■ PROBLEM REQUIREMENTS
Return every line of the data that contains the string "протоку", copying each one in full.

━━━ DATA SUPPLIED ━━━

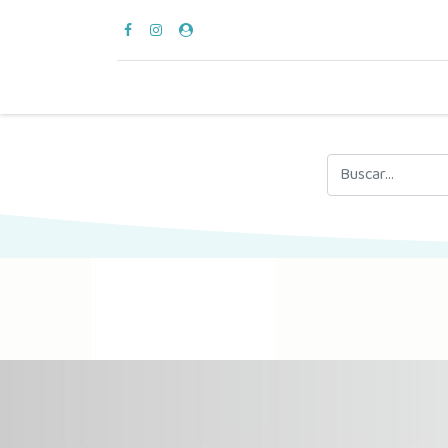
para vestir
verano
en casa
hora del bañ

━━━
━━━ DATA SUPPLIED ━━━

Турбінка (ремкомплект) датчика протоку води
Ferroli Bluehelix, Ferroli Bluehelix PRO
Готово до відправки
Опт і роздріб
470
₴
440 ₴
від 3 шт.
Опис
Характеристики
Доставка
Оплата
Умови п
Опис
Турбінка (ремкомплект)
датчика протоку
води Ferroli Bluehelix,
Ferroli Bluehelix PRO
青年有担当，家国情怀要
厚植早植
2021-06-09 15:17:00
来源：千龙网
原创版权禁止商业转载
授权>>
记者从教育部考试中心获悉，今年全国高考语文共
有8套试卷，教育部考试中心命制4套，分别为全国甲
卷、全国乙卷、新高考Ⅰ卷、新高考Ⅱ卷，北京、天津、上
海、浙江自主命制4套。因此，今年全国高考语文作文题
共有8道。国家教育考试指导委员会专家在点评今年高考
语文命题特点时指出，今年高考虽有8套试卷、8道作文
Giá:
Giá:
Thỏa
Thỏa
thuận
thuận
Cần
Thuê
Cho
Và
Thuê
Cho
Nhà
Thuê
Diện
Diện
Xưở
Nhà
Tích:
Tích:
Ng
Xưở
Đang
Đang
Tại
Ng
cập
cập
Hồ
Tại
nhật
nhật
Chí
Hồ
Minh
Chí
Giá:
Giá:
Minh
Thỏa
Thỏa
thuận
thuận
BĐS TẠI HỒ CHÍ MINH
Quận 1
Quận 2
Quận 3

━━━

■ ANSWER BOX
Турбінка (ремкомплект) датчика протоку води
датчика протоку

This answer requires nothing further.